#### Task description:
Copy the records word for word, from the line containing "At which label" down to the line containing "What is the sum of all values?", including both of those lines.

#### Records shown:
----

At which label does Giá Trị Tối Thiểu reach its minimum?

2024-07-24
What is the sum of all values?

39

----

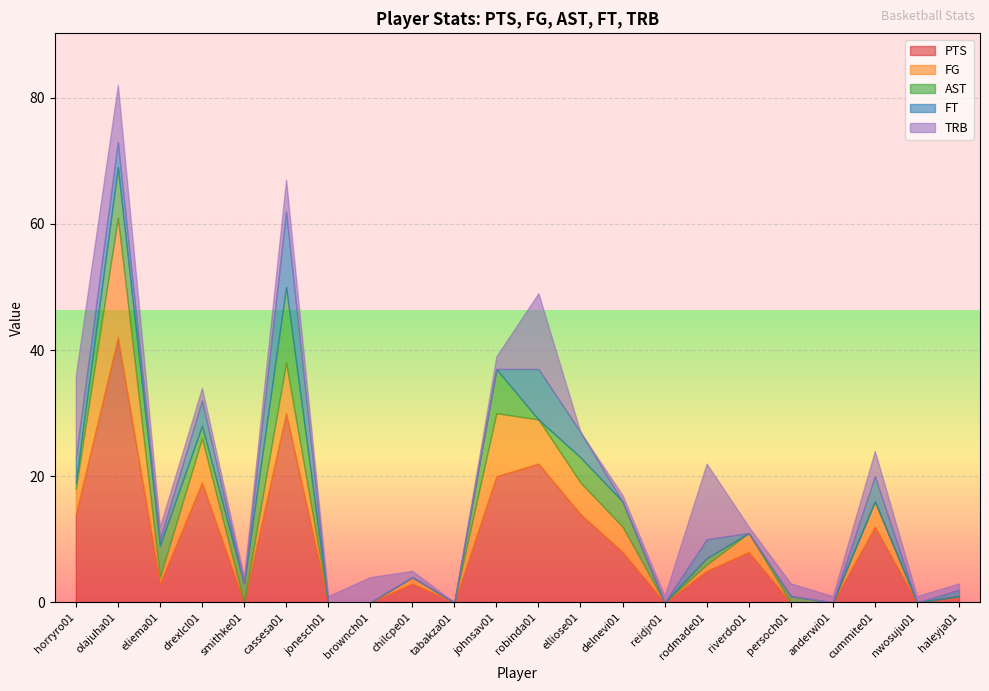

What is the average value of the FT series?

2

----

#### Solution to the problem:
At which label does Giá Trị Tối Thiểu reach its minimum?

2024-07-24
What is the sum of all values?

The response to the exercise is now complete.